┌─ Фрагмент документа
Одна за другой появляются протестные статьи о поэзии, самими поэтами (а кому еще дело?) и пишущиеся: то Д.Кузьмин все испортил, потому что расположил через запятую «великих» и «ничтожных», напустил юной поэтической мошкары, которая оккупировала все огоньки в избушках, при которых одинокие читатели уже и не читают, а только от назойливых насекомых отмахиваются и вешают таблички: «Стихов не читаю». В результате, тиражи поэтических книг стали ничтожны и даже эти ничтожные плохо раскупаются. Между тем пресловутый Кузьмин (за ним и другие, кураторов теперь много, первым был Руслан Элинин), напротив, делал все посильное, чтоб ныне пишущиеся стихи читали, слушали, знали.
└─
┌─ Предоставленные материалы
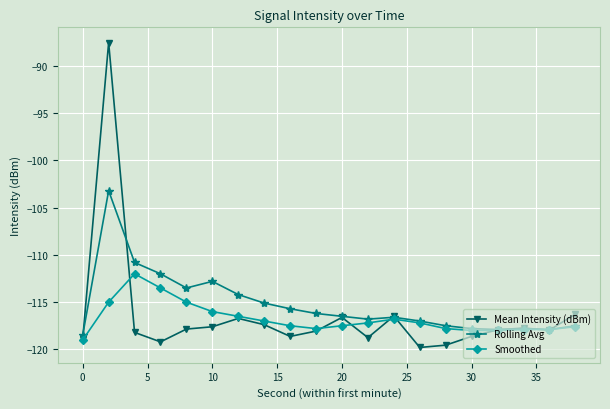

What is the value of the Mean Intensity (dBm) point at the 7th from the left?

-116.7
└─
▶ Работа с материалом
A) Ответьте на вопросы по тексту о поэзии:
(i) Кем, по словам текста, пишутся протестные статьи о поэзии?
(ii) Какую надпись вешают на табличках одинокие читатели?
(iii) Кто назван в тексте первым из кураторов?
B) Напишите продолжение текста о поэзии, начиная после его последнего предложения.

▶ Ответы к заданиям
A)
(i) Самими поэтами.
(ii) «Стихов не читаю».
(iii) Руслан Элинин.

B)
Только «смерть поэзии» наступила повсюду, у нас – позже, чем в Европе. Во Франции последние два поэта, стихов которых ждали, – Рене Шар и Жак Превер. Ждали не стадионы, не массы (о которых напрасно мечтает В.Емелин: Е.Евтушенко собирал стадионы не потому что поэт, а потому что «левый», но разрешенный и не просто - член официальных советских делегаций, президентам ручки жал! Ну и время массовок, голод на слова, вертикаль власти, создававшая из стихов и песен идеологический культ. «Хотят ли русские войны?» - Конечно, нет. «Но наш бронепоезд…». «Я люблю тебя, жизнь» - пазитифф, как сказали бы ныне. «Несмотря на отдельные недостатки» - Бабий Яр, типа). Ждали десятки тысяч – им тогда стихи казались самым удобоваримым жанром: коротко, душевно. Быстрый клик – и порция слов усвоилась. Бодлер умер бы от зависти этому послевоенному, когда жизнь начала налаживаться, всплеску любви к поэзии. А потом – как отрезало. В середине семидесятых. Когда потянуло на интеллектуализм, а от порывов десятки тысяч cтали удалятся. В 80-е хотели, прежде всего, вещественного: новую чудо-технику, смену дизайна. На парижских помойках валялись работающие, но морально устаревшие холодильники и стиральные машины. Читать перестали. То есть каждый почитывал себе что-нибудь, но общее «читательское поле» порастало лебедой.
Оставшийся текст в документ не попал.